Selected excerpt:
·····

Select out unique identifiers for each of the two city shapefiles.

In [None]:
all_cities = pd.concat(
    [
        uhe_daily_cities[["ID_HDC_G0", "UC_NM_MN", "geometry"]],
        additional_cities[["UACE20", "NAMELSAD20", "geometry"]],
    ],
    ignore_index=True,
)

Overlay the cities with the regions and take the difference to create regions that do not include the cities. These will often look like donuts, with regions having empty hole(s) where they overlap with cities. These regions will support population-level analyses that aim to separate effects between urban and non-urban areas. There are ~300 regions with no non-city areas and these are dropped from the regions. 

In [None]:
regions_excluding_cities = regions.overlay(all_cities, how="difference")

Combine the cities with the regions-with-cities-excluded into a singled dataset.

In [None]:
all_regions = pd.concat(
    [all_cities, regions_excluding_cities[["gadmid", "hierid", "ISO", "geometry"]]],
    ignore_index=True,
)

Make a new unique identifier which will be used in subsequent steps.

In [None]:
all_regions["processing_id"] = all_regions.index

In [None]:
all_regions.to_file(
    "s3://carbonplan-climate-impacts/extreme-heat/v1.0/inputs/all_regions_and_cities.json",
    driver="GeoJSON",
)

·····

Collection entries
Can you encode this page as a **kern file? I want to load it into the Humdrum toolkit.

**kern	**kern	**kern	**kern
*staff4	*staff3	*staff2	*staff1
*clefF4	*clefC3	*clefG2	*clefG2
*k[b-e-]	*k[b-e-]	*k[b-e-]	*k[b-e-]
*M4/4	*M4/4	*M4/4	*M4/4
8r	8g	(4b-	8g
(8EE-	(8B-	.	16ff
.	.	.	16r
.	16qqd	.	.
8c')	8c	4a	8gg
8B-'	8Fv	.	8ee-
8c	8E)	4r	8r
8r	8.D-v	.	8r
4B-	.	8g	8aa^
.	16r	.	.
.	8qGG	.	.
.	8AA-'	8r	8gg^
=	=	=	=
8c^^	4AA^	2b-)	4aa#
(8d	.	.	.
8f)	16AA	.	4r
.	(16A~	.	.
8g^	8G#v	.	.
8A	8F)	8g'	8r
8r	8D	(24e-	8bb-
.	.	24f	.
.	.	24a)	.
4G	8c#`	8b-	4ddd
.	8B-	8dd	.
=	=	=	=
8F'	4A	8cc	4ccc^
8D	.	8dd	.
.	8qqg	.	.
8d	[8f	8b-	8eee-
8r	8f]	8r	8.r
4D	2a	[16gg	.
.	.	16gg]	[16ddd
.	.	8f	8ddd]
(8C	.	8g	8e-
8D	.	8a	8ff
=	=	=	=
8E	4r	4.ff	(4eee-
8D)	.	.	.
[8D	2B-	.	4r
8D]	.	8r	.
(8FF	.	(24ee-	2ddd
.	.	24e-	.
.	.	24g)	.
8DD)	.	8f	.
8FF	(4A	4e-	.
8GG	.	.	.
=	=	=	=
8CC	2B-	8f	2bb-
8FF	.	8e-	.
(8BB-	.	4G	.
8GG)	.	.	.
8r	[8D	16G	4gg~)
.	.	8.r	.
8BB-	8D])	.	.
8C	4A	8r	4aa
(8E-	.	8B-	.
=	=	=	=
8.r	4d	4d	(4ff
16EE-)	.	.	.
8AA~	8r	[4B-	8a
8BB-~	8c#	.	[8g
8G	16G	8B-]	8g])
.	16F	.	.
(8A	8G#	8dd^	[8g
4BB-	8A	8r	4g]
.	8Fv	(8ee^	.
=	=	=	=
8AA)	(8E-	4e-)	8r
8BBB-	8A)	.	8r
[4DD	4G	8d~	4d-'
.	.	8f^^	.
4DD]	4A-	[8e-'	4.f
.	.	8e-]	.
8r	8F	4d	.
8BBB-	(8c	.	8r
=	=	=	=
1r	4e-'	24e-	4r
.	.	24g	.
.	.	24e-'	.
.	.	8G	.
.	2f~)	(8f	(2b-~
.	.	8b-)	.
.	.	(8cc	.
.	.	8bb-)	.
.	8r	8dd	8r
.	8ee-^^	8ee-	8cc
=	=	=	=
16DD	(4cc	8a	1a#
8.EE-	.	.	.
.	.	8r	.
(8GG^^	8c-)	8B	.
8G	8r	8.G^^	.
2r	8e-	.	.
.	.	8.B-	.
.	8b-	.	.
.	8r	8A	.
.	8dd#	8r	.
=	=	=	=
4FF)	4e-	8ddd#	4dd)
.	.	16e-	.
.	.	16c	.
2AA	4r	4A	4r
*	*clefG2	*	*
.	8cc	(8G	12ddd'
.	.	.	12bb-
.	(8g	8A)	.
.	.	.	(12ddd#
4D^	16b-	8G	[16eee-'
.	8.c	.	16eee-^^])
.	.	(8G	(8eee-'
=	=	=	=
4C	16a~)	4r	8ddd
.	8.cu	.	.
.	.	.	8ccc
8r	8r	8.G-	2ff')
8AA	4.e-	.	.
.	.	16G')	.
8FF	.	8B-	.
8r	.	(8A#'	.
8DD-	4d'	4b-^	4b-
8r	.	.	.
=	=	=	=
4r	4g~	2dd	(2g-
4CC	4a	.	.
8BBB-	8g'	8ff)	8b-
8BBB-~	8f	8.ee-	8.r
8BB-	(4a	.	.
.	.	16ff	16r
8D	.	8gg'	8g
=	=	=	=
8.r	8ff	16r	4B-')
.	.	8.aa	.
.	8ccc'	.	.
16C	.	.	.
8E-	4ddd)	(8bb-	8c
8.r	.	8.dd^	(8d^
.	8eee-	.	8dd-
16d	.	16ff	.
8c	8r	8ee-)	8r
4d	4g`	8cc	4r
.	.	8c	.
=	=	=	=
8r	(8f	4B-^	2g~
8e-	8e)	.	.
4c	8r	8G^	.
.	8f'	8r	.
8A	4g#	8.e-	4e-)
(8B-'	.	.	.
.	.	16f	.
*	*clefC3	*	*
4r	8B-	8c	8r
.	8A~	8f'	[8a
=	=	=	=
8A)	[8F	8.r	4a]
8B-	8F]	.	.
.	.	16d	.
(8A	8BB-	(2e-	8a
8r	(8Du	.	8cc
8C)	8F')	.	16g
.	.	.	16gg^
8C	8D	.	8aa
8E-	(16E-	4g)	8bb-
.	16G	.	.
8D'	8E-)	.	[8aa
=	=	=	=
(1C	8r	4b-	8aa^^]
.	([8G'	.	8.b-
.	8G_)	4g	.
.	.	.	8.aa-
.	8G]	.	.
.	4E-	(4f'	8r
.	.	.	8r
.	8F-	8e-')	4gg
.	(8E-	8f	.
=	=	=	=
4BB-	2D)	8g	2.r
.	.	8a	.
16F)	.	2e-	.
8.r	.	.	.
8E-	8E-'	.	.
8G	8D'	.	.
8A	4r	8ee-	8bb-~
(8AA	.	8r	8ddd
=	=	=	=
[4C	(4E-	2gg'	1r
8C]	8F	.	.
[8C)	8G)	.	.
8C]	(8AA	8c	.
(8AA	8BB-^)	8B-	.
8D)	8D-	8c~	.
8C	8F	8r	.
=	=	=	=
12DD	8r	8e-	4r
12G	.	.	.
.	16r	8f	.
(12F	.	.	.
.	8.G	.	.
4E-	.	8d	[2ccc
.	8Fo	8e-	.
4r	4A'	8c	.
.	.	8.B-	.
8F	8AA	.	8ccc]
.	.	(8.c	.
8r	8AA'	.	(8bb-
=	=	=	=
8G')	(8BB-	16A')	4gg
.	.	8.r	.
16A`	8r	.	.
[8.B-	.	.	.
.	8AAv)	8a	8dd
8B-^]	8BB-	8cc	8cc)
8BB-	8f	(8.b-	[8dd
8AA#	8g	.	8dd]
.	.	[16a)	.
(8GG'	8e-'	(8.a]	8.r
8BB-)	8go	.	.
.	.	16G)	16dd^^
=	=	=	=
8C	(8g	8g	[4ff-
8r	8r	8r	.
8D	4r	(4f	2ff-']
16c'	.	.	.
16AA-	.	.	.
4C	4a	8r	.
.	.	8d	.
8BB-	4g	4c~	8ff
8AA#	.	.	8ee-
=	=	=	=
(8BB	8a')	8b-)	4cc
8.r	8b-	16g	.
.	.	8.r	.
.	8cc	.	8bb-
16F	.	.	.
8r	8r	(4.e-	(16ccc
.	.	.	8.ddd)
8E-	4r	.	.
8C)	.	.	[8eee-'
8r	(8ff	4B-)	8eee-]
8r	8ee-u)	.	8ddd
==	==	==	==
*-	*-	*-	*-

·····

Required work:
1. Transcribe the notebook excerpt starting with "Overlay the cities" and going on through "a singled dataset.".
2. In the notebook excerpt, about how many regions have no non-city areas?
The listing is drawn from a separate source.

Answers below:
1.
Overlay the cities with the regions and take the difference to create regions that do not include the cities. These will often look like donuts, with regions having empty hole(s) where they overlap with cities. These regions will support population-level analyses that aim to separate effects between urban and non-urban areas. There are ~300 regions with no non-city areas and these are dropped from the regions. 

In [None]:
regions_excluding_cities = regions.overlay(all_cities, how="difference")

Combine the cities with the regions-with-cities-excluded into a singled dataset.

2. About 300 regions have no non-city areas.